How to answer E-mails sent to Gmail using AI

How it works

A customer sends an e-mail to your company via Gmail. Ozeki Chat Server routes it to your AI chat bot (run locally or connected to ChatGPT via an API key), along with a filter prompt, asking if the e-mail is in fact a customer inquiry.

The bot reads and comprehends the e-mail, and gives an answer to the filter prompt. If the answer is yes, the AI is given another prompt, this time to create a reply email answering the original question of the customer, as well as a relevant subject line.

The final prompt, containing the reply, is routed back to Ozeki Chat, which sends the reply email to the original sender, containing the answer to their question.

Figure 1 - Connect your Gmail account to your AI

The diagram below (Figure 2) illustrates the communication flow from a system-level point of view.

The customer sends an e-mail containing a sales or support related question to customer service. The GMail server handles the message via a set of different protocols, such as SMTP or IMAP. The e-mail is then received by the recipient's email account. Inside the Chat Gateway, it is routed to the user of the Chat Bot, which then feeds it to the AI along with a filter prompt.

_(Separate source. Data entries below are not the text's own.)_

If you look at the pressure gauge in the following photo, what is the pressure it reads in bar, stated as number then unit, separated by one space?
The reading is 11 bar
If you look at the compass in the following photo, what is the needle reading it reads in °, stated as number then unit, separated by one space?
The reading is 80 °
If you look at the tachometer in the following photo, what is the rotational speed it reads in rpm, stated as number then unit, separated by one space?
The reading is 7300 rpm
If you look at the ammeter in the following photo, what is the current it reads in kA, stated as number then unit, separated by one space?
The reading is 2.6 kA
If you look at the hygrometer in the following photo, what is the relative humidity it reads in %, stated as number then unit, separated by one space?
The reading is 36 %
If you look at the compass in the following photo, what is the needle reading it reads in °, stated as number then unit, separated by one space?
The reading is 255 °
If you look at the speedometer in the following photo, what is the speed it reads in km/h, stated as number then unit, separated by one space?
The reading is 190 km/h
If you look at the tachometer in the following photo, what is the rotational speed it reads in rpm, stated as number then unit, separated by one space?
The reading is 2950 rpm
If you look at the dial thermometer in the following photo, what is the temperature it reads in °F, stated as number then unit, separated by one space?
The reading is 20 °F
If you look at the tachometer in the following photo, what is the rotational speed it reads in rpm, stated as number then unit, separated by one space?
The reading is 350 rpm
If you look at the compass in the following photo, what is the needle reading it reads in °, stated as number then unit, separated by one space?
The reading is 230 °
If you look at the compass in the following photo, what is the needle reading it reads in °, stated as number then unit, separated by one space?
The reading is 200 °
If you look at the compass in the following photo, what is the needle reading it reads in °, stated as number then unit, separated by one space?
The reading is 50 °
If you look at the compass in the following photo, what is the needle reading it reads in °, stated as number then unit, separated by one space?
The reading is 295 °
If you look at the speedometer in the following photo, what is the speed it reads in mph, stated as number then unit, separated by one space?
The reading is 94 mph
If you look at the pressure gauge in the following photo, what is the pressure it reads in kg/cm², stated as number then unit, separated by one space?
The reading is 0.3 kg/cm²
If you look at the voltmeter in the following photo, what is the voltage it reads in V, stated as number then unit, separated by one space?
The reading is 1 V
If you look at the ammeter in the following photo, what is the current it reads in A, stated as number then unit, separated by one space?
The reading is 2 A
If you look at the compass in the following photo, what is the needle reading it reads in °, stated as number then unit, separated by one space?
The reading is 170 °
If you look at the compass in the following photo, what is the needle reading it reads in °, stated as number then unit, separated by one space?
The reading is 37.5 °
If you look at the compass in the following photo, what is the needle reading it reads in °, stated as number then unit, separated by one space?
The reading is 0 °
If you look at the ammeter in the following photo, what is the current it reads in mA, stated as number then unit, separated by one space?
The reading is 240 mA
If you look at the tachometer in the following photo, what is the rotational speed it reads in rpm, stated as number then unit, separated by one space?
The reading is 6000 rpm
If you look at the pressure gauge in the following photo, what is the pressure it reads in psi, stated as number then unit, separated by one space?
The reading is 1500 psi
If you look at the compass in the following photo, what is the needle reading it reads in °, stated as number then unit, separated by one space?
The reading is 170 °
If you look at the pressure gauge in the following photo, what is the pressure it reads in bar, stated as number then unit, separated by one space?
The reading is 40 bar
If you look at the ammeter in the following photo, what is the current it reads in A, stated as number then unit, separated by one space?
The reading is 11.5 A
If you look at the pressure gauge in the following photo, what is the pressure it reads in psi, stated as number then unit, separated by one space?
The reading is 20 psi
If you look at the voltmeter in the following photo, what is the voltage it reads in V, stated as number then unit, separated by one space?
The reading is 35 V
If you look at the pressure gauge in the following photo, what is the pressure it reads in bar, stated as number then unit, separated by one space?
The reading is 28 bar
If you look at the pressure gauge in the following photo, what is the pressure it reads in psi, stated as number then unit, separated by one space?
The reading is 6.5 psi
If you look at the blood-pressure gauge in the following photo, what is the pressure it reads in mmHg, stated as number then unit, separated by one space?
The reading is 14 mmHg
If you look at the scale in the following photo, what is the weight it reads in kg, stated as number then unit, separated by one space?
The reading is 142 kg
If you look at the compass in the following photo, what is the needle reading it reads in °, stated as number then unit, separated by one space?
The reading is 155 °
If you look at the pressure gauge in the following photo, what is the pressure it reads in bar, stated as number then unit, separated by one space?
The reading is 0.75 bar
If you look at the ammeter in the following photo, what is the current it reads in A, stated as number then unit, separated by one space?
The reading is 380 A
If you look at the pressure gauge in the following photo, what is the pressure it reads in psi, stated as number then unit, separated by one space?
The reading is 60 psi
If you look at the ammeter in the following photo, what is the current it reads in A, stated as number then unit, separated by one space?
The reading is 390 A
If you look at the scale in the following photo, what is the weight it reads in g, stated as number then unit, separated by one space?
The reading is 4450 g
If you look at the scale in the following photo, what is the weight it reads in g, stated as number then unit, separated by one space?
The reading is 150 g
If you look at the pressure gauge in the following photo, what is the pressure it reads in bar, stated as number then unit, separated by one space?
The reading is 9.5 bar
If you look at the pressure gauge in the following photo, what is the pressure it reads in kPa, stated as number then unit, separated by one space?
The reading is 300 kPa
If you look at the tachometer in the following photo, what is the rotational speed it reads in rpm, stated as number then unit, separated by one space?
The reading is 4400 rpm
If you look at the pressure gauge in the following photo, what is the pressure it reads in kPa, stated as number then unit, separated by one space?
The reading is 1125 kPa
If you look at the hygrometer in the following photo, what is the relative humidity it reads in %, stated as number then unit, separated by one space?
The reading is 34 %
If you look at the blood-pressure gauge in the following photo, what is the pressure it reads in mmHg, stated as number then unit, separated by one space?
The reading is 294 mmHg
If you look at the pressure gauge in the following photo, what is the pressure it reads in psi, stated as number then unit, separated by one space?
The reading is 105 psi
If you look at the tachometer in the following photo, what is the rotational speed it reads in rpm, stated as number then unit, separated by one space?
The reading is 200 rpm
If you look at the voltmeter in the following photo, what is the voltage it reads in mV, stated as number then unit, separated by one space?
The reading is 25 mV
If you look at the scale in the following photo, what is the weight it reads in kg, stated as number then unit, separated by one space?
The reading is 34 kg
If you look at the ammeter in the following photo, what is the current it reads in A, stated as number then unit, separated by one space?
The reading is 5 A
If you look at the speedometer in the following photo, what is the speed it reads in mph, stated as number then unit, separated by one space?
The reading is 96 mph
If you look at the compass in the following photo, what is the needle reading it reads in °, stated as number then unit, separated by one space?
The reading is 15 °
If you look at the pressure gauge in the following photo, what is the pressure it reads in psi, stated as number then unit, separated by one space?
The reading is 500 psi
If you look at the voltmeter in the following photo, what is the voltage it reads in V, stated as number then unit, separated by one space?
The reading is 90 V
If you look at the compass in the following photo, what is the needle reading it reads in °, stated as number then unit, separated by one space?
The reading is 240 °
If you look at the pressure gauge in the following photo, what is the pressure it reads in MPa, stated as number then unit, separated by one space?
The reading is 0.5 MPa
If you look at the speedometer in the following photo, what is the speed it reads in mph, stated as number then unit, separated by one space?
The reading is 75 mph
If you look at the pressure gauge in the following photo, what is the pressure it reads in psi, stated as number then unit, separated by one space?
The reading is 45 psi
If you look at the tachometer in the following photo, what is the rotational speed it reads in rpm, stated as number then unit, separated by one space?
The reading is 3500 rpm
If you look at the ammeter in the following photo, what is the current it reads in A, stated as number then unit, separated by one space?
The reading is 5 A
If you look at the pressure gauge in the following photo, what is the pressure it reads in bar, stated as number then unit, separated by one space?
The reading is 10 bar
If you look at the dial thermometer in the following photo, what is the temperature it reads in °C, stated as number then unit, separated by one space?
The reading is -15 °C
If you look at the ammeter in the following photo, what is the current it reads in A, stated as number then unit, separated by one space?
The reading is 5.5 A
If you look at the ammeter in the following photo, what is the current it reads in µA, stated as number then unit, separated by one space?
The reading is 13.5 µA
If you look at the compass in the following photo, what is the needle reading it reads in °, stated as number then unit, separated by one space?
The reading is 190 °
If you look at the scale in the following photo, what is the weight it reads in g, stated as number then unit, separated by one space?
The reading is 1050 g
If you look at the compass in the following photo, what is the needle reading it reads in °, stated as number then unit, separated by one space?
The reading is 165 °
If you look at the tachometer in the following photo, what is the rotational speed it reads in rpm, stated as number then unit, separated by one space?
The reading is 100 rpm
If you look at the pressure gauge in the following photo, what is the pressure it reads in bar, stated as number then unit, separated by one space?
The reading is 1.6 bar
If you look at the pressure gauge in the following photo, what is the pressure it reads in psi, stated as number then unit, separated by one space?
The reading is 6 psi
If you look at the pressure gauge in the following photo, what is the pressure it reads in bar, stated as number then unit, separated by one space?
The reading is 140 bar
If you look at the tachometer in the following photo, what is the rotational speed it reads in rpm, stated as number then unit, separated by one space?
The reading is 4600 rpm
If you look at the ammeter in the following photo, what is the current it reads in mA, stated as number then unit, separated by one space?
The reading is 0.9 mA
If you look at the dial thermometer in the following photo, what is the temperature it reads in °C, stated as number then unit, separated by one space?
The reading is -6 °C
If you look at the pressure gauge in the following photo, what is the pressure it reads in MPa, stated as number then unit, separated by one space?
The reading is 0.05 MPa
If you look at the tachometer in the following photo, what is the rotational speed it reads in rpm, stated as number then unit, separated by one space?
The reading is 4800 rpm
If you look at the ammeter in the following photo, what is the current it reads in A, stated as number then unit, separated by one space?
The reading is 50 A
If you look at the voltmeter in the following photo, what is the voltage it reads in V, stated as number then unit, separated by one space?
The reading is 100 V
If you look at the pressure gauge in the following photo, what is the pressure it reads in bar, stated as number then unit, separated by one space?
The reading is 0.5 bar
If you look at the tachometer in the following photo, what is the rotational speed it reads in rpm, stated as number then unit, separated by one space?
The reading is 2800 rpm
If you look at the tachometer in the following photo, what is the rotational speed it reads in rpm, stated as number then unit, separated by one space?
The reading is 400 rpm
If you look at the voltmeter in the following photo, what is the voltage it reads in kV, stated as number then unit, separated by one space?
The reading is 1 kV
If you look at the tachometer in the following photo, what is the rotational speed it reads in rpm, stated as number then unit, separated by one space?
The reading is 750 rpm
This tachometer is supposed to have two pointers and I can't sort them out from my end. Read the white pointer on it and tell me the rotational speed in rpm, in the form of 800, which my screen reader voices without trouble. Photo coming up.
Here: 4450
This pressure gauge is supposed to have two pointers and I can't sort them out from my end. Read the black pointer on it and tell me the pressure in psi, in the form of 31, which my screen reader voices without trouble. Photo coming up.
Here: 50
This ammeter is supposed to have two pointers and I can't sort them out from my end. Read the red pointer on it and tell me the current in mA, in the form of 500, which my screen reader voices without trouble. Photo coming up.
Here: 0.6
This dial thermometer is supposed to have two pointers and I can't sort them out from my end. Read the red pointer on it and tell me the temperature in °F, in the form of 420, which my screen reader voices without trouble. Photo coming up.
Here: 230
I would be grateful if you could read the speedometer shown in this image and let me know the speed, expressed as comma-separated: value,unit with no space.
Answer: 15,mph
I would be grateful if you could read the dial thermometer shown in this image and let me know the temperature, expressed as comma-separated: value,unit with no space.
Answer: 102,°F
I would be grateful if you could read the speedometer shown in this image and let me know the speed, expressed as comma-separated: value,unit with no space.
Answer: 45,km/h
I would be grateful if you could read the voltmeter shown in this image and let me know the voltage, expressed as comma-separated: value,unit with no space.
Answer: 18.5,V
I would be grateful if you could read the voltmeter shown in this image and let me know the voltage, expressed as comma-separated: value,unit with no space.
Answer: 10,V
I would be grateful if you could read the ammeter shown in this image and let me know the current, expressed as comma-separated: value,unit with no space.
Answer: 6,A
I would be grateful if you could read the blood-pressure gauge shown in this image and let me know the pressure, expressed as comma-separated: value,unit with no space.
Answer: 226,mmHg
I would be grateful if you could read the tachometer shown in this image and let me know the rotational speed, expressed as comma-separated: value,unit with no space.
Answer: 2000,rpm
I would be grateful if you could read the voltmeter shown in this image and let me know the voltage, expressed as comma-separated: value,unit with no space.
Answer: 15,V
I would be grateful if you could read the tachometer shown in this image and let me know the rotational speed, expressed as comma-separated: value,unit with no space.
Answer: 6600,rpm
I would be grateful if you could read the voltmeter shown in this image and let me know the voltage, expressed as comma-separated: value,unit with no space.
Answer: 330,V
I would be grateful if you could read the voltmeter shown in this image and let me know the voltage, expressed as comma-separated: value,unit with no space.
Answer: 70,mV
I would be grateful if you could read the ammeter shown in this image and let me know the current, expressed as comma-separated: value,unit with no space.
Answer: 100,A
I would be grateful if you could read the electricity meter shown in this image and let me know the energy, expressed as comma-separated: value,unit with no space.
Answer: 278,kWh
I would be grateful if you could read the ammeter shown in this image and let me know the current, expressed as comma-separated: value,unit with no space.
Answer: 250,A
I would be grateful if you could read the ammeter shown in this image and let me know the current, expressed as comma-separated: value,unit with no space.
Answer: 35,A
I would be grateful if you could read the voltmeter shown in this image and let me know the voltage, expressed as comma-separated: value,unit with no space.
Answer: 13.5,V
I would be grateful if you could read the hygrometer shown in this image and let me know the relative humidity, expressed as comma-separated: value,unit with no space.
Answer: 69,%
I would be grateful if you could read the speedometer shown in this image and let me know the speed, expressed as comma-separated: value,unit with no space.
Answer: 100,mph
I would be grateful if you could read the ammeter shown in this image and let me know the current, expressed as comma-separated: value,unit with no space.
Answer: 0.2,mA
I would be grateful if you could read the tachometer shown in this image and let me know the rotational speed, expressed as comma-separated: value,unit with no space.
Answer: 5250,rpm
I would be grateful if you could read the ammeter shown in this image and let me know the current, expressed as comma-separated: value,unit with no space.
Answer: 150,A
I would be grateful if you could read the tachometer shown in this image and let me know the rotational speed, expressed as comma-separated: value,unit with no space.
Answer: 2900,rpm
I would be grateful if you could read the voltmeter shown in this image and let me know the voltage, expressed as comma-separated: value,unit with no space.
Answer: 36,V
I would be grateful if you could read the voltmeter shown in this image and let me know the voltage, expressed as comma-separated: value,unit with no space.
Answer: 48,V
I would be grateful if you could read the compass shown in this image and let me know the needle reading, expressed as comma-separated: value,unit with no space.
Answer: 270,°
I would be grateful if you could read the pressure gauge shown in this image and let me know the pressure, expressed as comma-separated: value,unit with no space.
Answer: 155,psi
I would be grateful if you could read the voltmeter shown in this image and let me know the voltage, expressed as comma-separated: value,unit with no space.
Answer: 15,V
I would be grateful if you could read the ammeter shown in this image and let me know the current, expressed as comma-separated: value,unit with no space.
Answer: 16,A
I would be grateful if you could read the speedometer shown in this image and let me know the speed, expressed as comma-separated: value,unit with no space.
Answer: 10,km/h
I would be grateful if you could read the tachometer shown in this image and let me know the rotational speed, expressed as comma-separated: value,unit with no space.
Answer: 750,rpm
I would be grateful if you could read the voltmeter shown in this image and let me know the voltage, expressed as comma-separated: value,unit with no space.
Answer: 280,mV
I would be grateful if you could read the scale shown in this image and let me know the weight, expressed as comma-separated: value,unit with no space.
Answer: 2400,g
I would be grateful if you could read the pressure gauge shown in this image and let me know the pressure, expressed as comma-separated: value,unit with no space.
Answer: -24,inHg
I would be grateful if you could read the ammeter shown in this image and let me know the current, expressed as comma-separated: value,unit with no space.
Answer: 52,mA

The filter prompt is a question to the AI regarding the contents of the e-mail. Essentially, a question of "this e-mail you have just read, is it a customer inquiry?". If the answer is yes, the process goes on. If not, no reply email is written by the bot, the e-mail remains in the recipient's inbox, waiting for human input.

This is important, because this way, the AI won't send out false or irrelevant replies with answers to questions customers didn't ask.

Based on the AI's decision (that the original e-mail was an inquiry), the reply email text is generated and routed back to the original recipient e-mail account along with a subject line, then sent to the customer through the GMail servers.